Set out exactly, line by line, the stretch of data below that begins at the line containing "X108331Y267081D01*" and ends at the line containing "X228600Y111125D01*", with both ends kept.

+ + + + + + +

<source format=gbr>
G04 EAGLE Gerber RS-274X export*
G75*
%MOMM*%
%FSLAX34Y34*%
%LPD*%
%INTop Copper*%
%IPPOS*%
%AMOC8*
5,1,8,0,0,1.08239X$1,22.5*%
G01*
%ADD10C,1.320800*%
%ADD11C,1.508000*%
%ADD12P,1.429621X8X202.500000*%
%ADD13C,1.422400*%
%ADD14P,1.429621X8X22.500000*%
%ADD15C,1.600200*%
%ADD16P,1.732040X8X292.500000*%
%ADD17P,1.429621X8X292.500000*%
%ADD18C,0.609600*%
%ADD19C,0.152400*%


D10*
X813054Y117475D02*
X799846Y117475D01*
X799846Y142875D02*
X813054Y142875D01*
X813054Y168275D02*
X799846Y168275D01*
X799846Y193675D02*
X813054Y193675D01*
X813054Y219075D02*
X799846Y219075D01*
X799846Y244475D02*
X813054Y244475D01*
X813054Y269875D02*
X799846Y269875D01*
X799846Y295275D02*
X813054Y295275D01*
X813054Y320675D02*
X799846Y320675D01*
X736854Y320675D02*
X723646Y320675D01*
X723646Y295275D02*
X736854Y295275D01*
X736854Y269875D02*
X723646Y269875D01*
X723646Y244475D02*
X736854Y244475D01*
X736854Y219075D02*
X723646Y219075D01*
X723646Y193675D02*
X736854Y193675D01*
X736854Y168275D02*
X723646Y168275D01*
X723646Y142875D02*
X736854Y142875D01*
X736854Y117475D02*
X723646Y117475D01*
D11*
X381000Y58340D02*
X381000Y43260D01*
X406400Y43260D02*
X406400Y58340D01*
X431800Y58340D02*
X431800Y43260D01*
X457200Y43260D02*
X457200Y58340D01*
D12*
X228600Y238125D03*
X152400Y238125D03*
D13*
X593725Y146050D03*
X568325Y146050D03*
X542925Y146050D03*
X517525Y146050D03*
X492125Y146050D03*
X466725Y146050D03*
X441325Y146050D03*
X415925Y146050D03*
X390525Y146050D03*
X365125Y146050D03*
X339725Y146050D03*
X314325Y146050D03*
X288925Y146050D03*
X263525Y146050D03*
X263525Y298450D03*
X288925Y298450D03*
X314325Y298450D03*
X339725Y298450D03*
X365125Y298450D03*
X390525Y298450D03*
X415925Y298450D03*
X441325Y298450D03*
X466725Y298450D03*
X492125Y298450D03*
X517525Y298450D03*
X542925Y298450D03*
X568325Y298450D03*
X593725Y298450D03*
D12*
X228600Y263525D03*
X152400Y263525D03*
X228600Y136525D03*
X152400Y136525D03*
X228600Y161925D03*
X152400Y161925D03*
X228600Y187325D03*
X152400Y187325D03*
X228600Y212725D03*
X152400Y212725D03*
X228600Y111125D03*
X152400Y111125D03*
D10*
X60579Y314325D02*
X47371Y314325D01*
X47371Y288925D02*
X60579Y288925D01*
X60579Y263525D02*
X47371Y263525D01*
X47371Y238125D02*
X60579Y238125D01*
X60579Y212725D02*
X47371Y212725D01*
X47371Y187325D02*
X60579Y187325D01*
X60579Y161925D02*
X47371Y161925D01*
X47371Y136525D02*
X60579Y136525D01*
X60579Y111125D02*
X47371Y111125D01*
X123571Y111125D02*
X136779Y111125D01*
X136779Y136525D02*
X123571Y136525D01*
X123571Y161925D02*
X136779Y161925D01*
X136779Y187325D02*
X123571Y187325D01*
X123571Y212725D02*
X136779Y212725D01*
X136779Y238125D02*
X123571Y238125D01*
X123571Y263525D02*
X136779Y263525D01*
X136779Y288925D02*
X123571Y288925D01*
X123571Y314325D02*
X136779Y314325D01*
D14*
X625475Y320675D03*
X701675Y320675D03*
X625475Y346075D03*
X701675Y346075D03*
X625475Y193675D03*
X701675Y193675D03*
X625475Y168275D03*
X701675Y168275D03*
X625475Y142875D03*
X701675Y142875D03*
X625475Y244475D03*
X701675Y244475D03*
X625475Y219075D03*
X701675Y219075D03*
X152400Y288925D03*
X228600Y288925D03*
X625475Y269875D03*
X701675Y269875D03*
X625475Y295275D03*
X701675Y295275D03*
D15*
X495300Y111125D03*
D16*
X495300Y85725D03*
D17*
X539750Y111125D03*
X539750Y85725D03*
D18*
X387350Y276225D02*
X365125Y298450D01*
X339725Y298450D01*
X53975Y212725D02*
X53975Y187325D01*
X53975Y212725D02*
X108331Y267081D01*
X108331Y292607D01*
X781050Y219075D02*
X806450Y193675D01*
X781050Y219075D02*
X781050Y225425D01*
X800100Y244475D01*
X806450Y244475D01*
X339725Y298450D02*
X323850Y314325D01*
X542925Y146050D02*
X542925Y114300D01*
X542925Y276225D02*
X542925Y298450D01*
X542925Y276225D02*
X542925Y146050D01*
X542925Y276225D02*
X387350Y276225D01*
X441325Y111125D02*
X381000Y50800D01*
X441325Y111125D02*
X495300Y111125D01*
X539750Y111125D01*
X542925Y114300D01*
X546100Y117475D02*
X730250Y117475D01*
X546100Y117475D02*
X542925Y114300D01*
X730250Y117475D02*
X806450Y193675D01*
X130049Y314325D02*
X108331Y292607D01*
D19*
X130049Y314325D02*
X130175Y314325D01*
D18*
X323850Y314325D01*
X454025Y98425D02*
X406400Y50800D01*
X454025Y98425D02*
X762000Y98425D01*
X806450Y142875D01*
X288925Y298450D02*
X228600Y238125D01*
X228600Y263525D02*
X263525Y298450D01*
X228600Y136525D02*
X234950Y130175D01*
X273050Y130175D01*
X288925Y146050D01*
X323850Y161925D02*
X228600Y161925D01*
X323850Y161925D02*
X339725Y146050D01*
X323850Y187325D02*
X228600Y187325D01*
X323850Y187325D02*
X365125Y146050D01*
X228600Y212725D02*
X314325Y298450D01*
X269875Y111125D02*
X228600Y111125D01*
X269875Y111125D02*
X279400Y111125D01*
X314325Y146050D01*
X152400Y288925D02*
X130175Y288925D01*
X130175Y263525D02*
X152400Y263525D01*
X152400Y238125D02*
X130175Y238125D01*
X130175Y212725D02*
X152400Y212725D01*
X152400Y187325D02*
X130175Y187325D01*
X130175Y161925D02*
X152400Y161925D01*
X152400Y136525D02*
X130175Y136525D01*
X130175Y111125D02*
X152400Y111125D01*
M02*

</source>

+ + + + + + +

Task answer:
X108331Y267081D01*
X108331Y292607D01*
X781050Y219075D02*
X806450Y193675D01*
X781050Y219075D02*
X781050Y225425D01*
X800100Y244475D01*
X806450Y244475D01*
X339725Y298450D02*
X323850Y314325D01*
X542925Y146050D02*
X542925Y114300D01*
X542925Y276225D02*
X542925Y298450D01*
X542925Y276225D02*
X542925Y146050D01*
X542925Y276225D02*
X387350Y276225D01*
X441325Y111125D02*
X381000Y50800D01*
X441325Y111125D02*
X495300Y111125D01*
X539750Y111125D01*
X542925Y114300D01*
X546100Y117475D02*
X730250Y117475D01*
X546100Y117475D02*
X542925Y114300D01*
X730250Y117475D02*
X806450Y193675D01*
X130049Y314325D02*
X108331Y292607D01*
D19*
X130049Y314325D02*
X130175Y314325D01*
D18*
X323850Y314325D01*
X454025Y98425D02*
X406400Y50800D01*
X454025Y98425D02*
X762000Y98425D01*
X806450Y142875D01*
X288925Y298450D02*
X228600Y238125D01*
X228600Y263525D02*
X263525Y298450D01*
X228600Y136525D02*
X234950Y130175D01*
X273050Y130175D01*
X288925Y146050D01*
X323850Y161925D02*
X228600Y161925D01*
X323850Y161925D02*
X339725Y146050D01*
X323850Y187325D02*
X228600Y187325D01*
X323850Y187325D02*
X365125Y146050D01*
X228600Y212725D02*
X314325Y298450D01*
X269875Y111125D02*
X228600Y111125D01*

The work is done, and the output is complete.